--- EXTRACTED INFORMATION ---
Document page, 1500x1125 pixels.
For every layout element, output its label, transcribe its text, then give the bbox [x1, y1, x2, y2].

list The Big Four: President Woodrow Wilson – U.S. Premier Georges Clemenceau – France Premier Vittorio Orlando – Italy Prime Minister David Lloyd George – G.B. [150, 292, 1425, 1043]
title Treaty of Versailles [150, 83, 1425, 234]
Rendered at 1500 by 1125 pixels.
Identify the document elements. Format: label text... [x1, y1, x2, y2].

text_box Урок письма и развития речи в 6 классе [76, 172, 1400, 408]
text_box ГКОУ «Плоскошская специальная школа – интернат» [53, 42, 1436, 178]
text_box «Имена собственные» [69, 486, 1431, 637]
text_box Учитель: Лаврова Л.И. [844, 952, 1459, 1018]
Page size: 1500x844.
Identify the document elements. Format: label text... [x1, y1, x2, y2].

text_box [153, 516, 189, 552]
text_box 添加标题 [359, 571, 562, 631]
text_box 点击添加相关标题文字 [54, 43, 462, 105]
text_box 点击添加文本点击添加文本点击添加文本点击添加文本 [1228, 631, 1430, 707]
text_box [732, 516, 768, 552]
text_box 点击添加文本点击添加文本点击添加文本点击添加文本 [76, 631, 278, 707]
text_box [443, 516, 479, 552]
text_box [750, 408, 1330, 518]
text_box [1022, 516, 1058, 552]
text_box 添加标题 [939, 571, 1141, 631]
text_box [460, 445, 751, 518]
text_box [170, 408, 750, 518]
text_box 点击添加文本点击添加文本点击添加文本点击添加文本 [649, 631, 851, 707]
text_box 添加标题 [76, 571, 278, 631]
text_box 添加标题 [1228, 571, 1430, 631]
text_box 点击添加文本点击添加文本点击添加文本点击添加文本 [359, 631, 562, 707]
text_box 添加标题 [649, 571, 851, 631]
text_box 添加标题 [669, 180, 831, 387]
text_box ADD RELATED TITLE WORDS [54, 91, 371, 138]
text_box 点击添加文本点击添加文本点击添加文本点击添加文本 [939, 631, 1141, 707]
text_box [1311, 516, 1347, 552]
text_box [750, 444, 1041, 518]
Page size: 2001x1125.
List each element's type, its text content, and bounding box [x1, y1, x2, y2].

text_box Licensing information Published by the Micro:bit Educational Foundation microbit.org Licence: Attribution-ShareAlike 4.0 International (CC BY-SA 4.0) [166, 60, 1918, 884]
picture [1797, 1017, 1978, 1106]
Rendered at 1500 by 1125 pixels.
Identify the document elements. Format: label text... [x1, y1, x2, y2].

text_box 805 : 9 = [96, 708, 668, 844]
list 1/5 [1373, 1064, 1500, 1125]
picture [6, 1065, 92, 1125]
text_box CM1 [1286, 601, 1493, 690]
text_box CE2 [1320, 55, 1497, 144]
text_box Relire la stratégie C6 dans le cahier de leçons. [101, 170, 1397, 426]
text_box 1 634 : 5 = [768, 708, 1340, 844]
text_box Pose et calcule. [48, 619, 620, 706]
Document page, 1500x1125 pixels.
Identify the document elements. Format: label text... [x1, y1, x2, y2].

--- WHAT IS EXPECTED ---
Write the records above out again, exactly as they are.

--- EXERCISE RESULT ---
Document page, 1500x1125 pixels.
For every layout element, output its label, transcribe its text, then give the bbox [x1, y1, x2, y2].

list The Big Four: President Woodrow Wilson – U.S. Premier Georges Clemenceau – France Premier Vittorio Orlando – Italy Prime Minister David Lloyd George – G.B. [150, 292, 1425, 1043]
title Treaty of Versailles [150, 83, 1425, 234]
Rendered at 1500 by 1125 pixels.
Identify the document elements. Format: label text... [x1, y1, x2, y2].

text_box Урок письма и развития речи в 6 классе [76, 172, 1400, 408]
text_box ГКОУ «Плоскошская специальная школа – интернат» [53, 42, 1436, 178]
text_box «Имена собственные» [69, 486, 1431, 637]
text_box Учитель: Лаврова Л.И. [844, 952, 1459, 1018]
Page size: 1500x844.
Identify the document elements. Format: label text... [x1, y1, x2, y2].

text_box [153, 516, 189, 552]
text_box 添加标题 [359, 571, 562, 631]
text_box 点击添加相关标题文字 [54, 43, 462, 105]
text_box 点击添加文本点击添加文本点击添加文本点击添加文本 [1228, 631, 1430, 707]
text_box [732, 516, 768, 552]
text_box 点击添加文本点击添加文本点击添加文本点击添加文本 [76, 631, 278, 707]
text_box [443, 516, 479, 552]
text_box [750, 408, 1330, 518]
text_box [1022, 516, 1058, 552]
text_box 添加标题 [939, 571, 1141, 631]
text_box [460, 445, 751, 518]
text_box [170, 408, 750, 518]
text_box 点击添加文本点击添加文本点击添加文本点击添加文本 [649, 631, 851, 707]
text_box 添加标题 [76, 571, 278, 631]
text_box 添加标题 [1228, 571, 1430, 631]
text_box 点击添加文本点击添加文本点击添加文本点击添加文本 [359, 631, 562, 707]
text_box 添加标题 [649, 571, 851, 631]
text_box 添加标题 [669, 180, 831, 387]
text_box ADD RELATED TITLE WORDS [54, 91, 371, 138]
text_box 点击添加文本点击添加文本点击添加文本点击添加文本 [939, 631, 1141, 707]
text_box [1311, 516, 1347, 552]
text_box [750, 444, 1041, 518]
Page size: 2001x1125.
List each element's type, its text content, and bounding box [x1, y1, x2, y2].

text_box Licensing information Published by the Micro:bit Educational Foundation microbit.org Licence: Attribution-ShareAlike 4.0 International (CC BY-SA 4.0) [166, 60, 1918, 884]
picture [1797, 1017, 1978, 1106]
Rendered at 1500 by 1125 pixels.
Identify the document elements. Format: label text... [x1, y1, x2, y2].

text_box 805 : 9 = [96, 708, 668, 844]
list 1/5 [1373, 1064, 1500, 1125]
picture [6, 1065, 92, 1125]
text_box CM1 [1286, 601, 1493, 690]
text_box CE2 [1320, 55, 1497, 144]
text_box Relire la stratégie C6 dans le cahier de leçons. [101, 170, 1397, 426]
text_box 1 634 : 5 = [768, 708, 1340, 844]
text_box Pose et calcule. [48, 619, 620, 706]
Document page, 1500x1125 pixels.
Identify the document elements. Format: label text... [x1, y1, x2, y2].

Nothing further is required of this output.